Exercise instructions ->
Please retype the records below exactly, from the first line through the line containing "X122072400Y-69300000D01*", and leave out any pictures.

── Available records

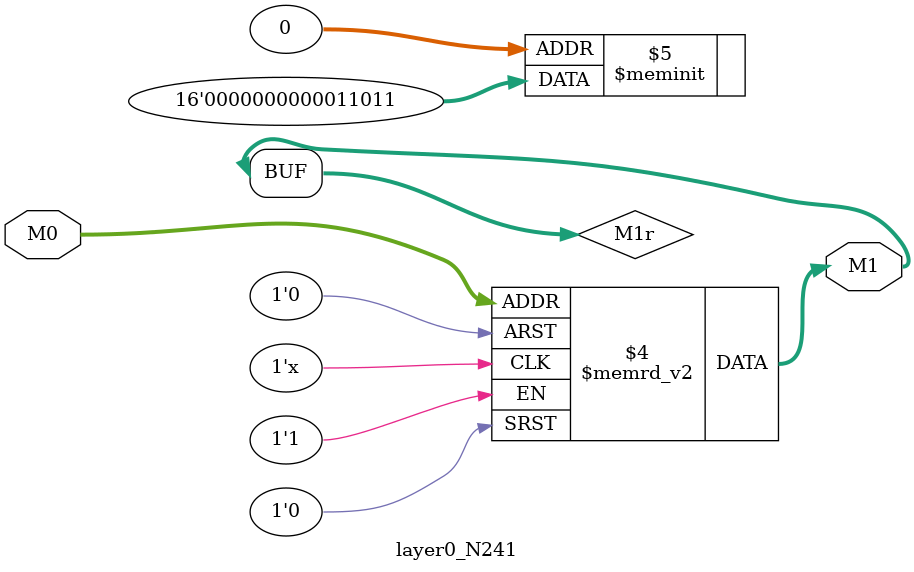
<source format=v>
module layer0_N241 ( input [2:0] M0, output [1:0] M1 );

	(*rom_style = "distributed" *) reg [1:0] M1r;
	assign M1 = M1r;
	always @ (M0) begin
		case (M0)
			3'b000: M1r = 2'b11;
			3'b100: M1r = 2'b00;
			3'b010: M1r = 2'b01;
			3'b110: M1r = 2'b00;
			3'b001: M1r = 2'b10;
			3'b101: M1r = 2'b00;
			3'b011: M1r = 2'b00;
			3'b111: M1r = 2'b00;

		endcase
	end
endmodule

</source>
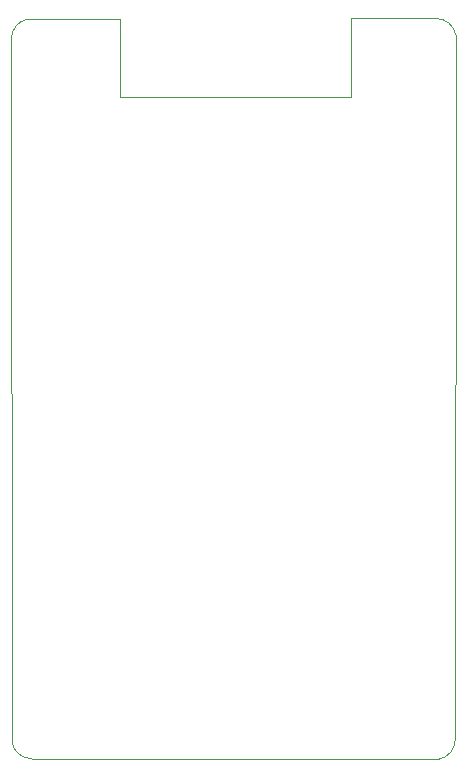
<source format=gbr>
%TF.GenerationSoftware,KiCad,Pcbnew,(6.0.1)*%
%TF.CreationDate,2022-04-26T22:40:31-05:00*%
%TF.ProjectId,LEDStripBoards,4c454453-7472-4697-9042-6f617264732e,rev?*%
%TF.SameCoordinates,Original*%
%TF.FileFunction,Profile,NP*%
%FSLAX46Y46*%
G04 Gerber Fmt 4.6, Leading zero omitted, Abs format (unit mm)*
G04 Created by KiCad (PCBNEW (6.0.1)) date 2022-04-26 22:40:31*
%MOMM*%
%LPD*%
G01*
G04 APERTURE LIST*
%TA.AperFunction,Profile*%
%ADD10C,0.050000*%
%TD*%
G04 APERTURE END LIST*
D10*
X95025498Y-131983072D02*
X129525000Y-132025000D01*
X129525000Y-132025000D02*
G75*
G03*
X130890574Y-130375000I-314046J1650000D01*
G01*
X122072400Y-75971400D02*
X102489000Y-75971400D01*
X93319600Y-71018400D02*
X93375498Y-130609026D01*
X130925000Y-70675000D02*
G75*
G03*
X129275000Y-69309426I-1650000J-314046D01*
G01*
X102489000Y-69367400D02*
X94685174Y-69368400D01*
X129275000Y-69309426D02*
X122072400Y-69300000D01*
X122072400Y-69300000D02*
X122072400Y-75971400D01*
X130890574Y-130375000D02*
X130925000Y-70675000D01*
X102489000Y-75971400D02*
X102489000Y-69367400D01*
X93375498Y-130609026D02*
G75*
G03*
X95025498Y-131983072I1650000J303664D01*
G01*
X94685174Y-69368400D02*
G75*
G03*
X93319600Y-71018400I314046J-1650000D01*
G01*
M02*

</source>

────

Answer for this exercise ->
<source format=v>
module layer0_N241 ( input [2:0] M0, output [1:0] M1 );

	(*rom_style = "distributed" *) reg [1:0] M1r;
	assign M1 = M1r;
	always @ (M0) begin
		case (M0)
			3'b000: M1r = 2'b11;
			3'b100: M1r = 2'b00;
			3'b010: M1r = 2'b01;
			3'b110: M1r = 2'b00;
			3'b001: M1r = 2'b10;
			3'b101: M1r = 2'b00;
			3'b011: M1r = 2'b00;
			3'b111: M1r = 2'b00;

		endcase
	end
endmodule

</source>
<source format=gbr>
%TF.GenerationSoftware,KiCad,Pcbnew,(6.0.1)*%
%TF.CreationDate,2022-04-26T22:40:31-05:00*%
%TF.ProjectId,LEDStripBoards,4c454453-7472-4697-9042-6f617264732e,rev?*%
%TF.SameCoordinates,Original*%
%TF.FileFunction,Profile,NP*%
%FSLAX46Y46*%
G04 Gerber Fmt 4.6, Leading zero omitted, Abs format (unit mm)*
G04 Created by KiCad (PCBNEW (6.0.1)) date 2022-04-26 22:40:31*
%MOMM*%
%LPD*%
G01*
G04 APERTURE LIST*
%TA.AperFunction,Profile*%
%ADD10C,0.050000*%
%TD*%
G04 APERTURE END LIST*
D10*
X95025498Y-131983072D02*
X129525000Y-132025000D01*
X129525000Y-132025000D02*
G75*
G03*
X130890574Y-130375000I-314046J1650000D01*
G01*
X122072400Y-75971400D02*
X102489000Y-75971400D01*
X93319600Y-71018400D02*
X93375498Y-130609026D01*
X130925000Y-70675000D02*
G75*
G03*
X129275000Y-69309426I-1650000J-314046D01*
G01*
X102489000Y-69367400D02*
X94685174Y-69368400D01*
X129275000Y-69309426D02*
X122072400Y-69300000D01*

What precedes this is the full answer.